I must say that one thought that struck me really strongly in reading your post was when you stated that you will never feel that love again. I do not think that is true at all!!!! I used to think that way- right after I got dumped..ironic? No just a part of the process of healing our hearts from a lost love. See we FEEL as if we will never love again but that is just that a feeling and not a reality.

You sound like a romantic as I am too. If that is so then you believe that there is a special someone out there for you and therefore there is hope that you will find her soon.
If it is in fact this woman then you two will get back together. If is not her then it is only a matter of time till your true love shows up and you have that aspect of your life as you wish.

I am sorry if my words are not that helpful as I am dealing with a bad bad headache but I was touched by your story and wanted to reach out to you...please know I heard what you had to say, relate to your heartache and care about you....even if my reply is crappy I do care just not feeling too well.

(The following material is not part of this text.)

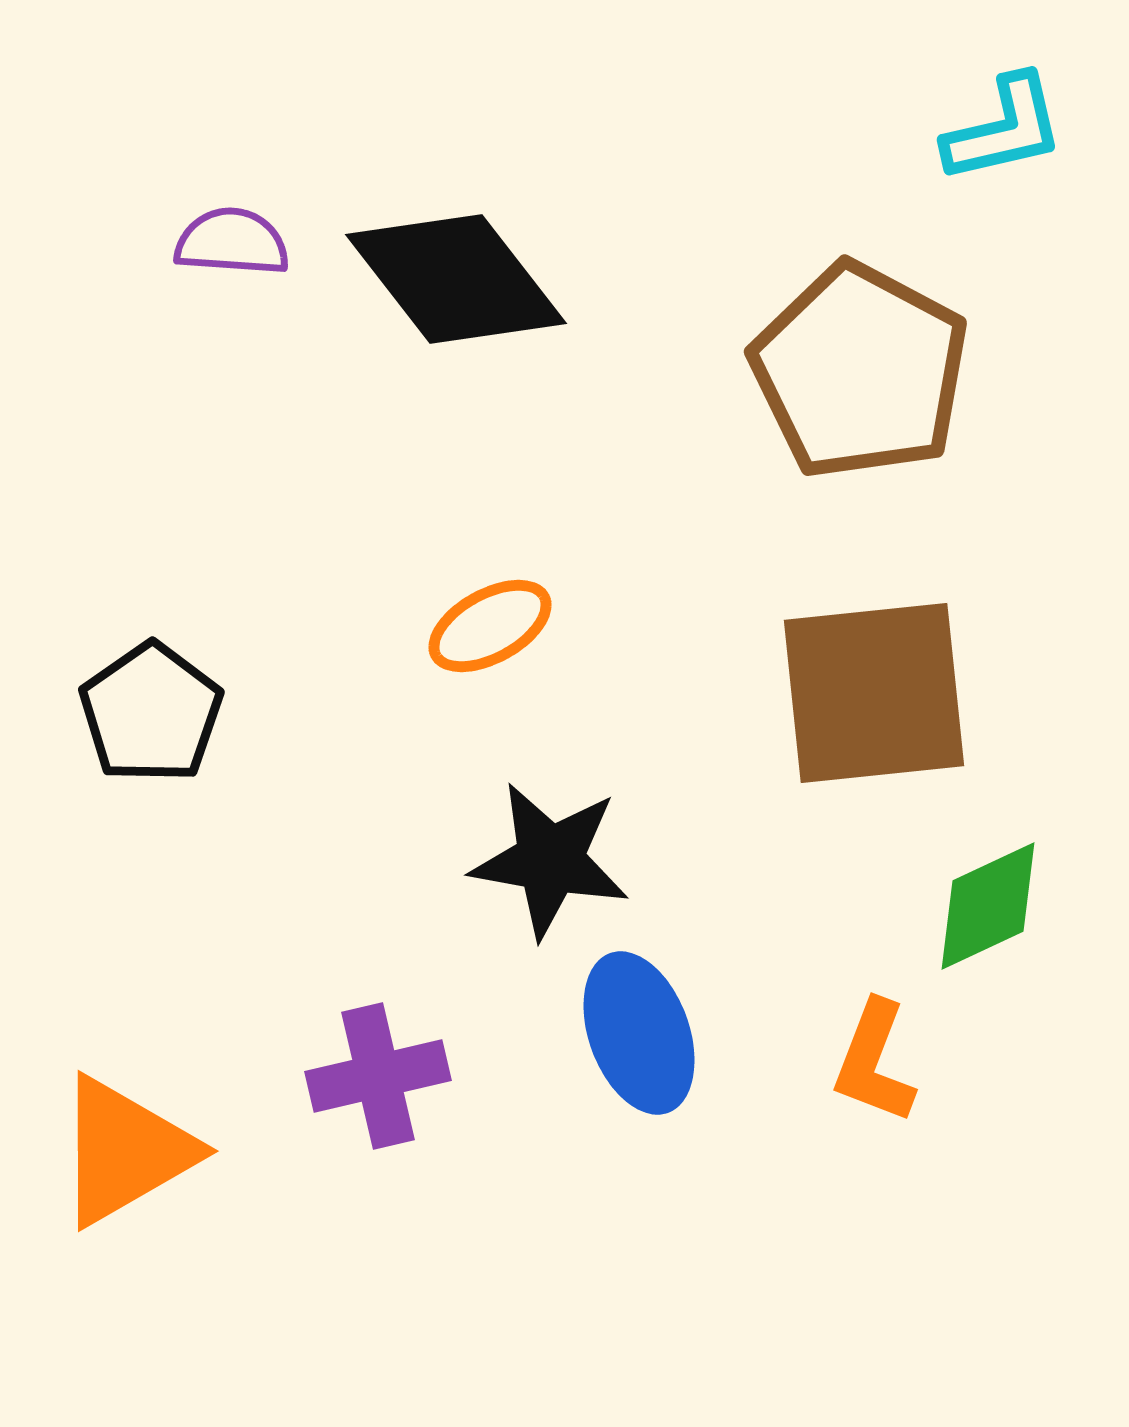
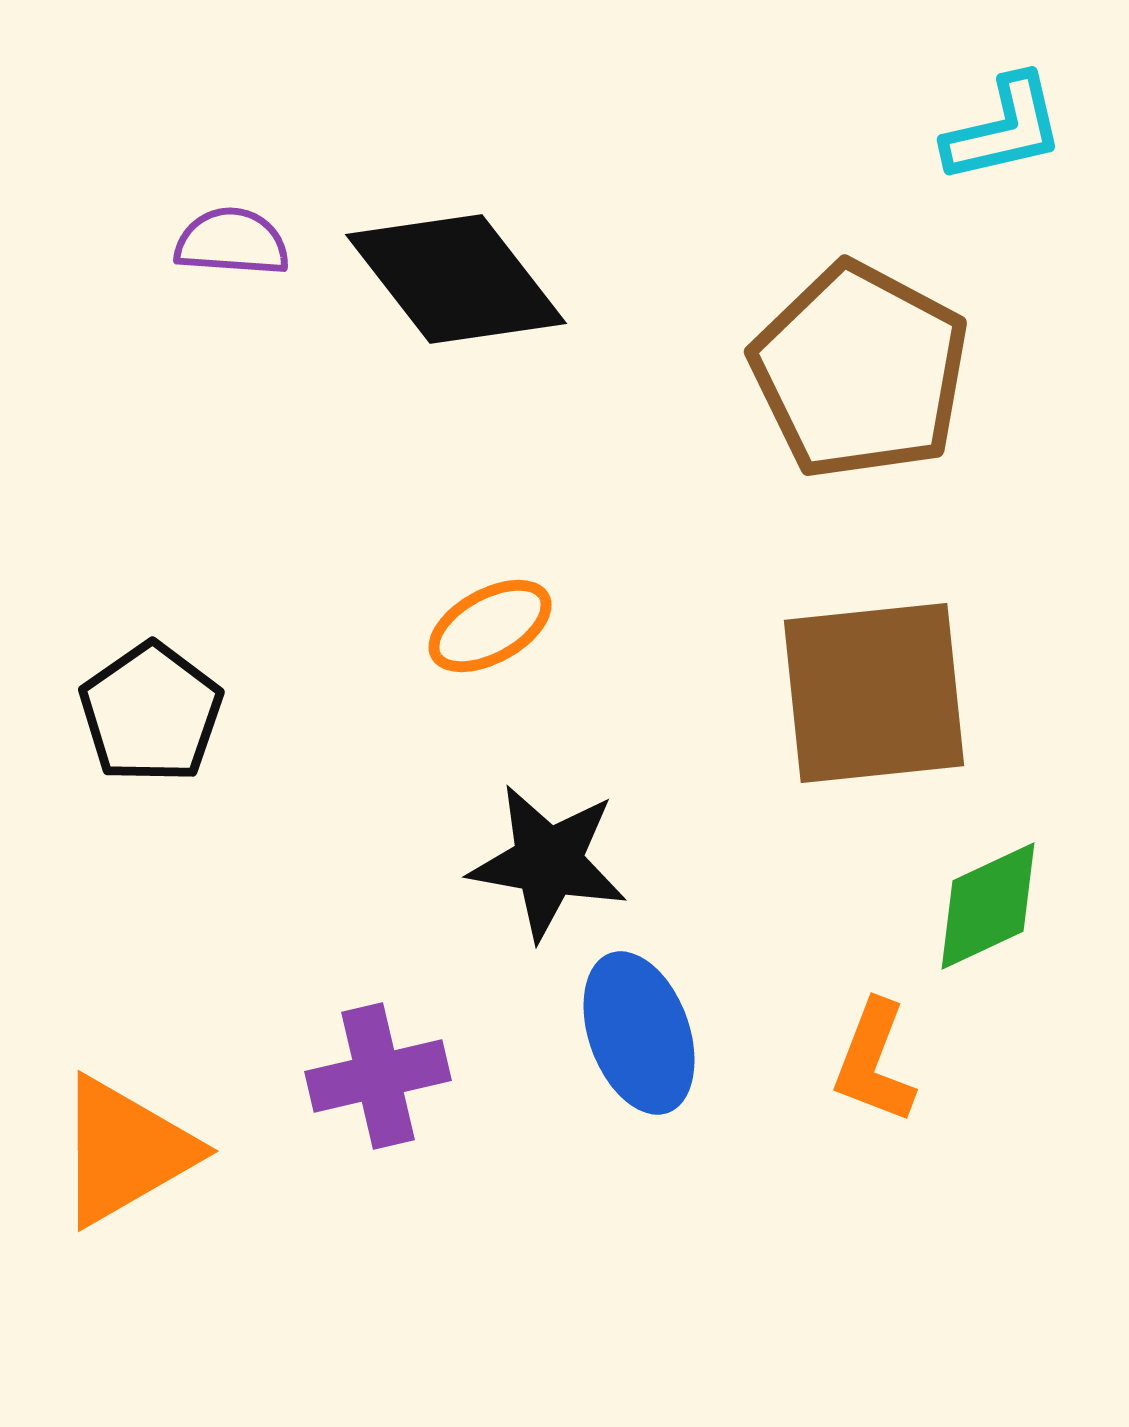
black star: moved 2 px left, 2 px down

Take care and keep talking it out it helps...:arms:
 
#3
the way you explain, i believe that what keeps you unhappy is how you handle human relationships, it seems for you a person is like a personal property, you need to detach yourself from such thinking so you manage to continue to live and meeting new people, so you stop feeling so sad, so you feel like the thing you and her had was a chapter, a experience, one of many, in your life,

continue to live, to explore, and never loose it, always be sane of mind, coz i kno people who feel like this sometimes do not channel their rage and end up killing or raping etc, dont be weak and become strong, be a example of a person.
 
#4
Well, I'm looking for a way forward. I tried cleaning out my room of her stuff like someone suggested, because stuff that reminds me of her is everywhere. It was going fairly well until I came across the present she gave me for my 17th birthday. If I told you what this item was, you would know that this cut me really deep inside.

For some reason I called her, pretty desperate for any way to move forward. She actually answered this time around. I said what I had to say, and I think she told me what I needed to hear. Even though she was saying that we would probably never be together again. Then I said my goodbyes.

At first it felt good, rather proud of myself. But now it has left me feeling not happy or sad. I still have these suicidal feelings, but this feels weird. What I'm feeling is very strange, and it's scaring me.

I've even planned out my suicide if it comes down to it. Where, how, the letter(s) I would leave behind. I don't mean to, my mind just sort of drifts to these dark thoughts. This feeling is scaring me.

I've tried everything to distract me. I tried geocaching, yard work, soccer, squash, anything really. The only thing that can keep my mind busy for more than 20 minutes is paintballing (but I think that is because each round usually ends with pain).

Thanks for the replies so far guys it's good to know someone is listening.
 

total eclipse

SF Friend
Staff Alumni
#5
Hey you found someone then you grew apart You can find someone else you know you can just have to work on it thats all. Long distant relationships don't work well. Find someone close with the same interest as you. Get connected again through classes taken or group activities get out there okay meet new people You had one relationship time to have more okay you can You are grieving a loss that is normal but try okay to get out and live again.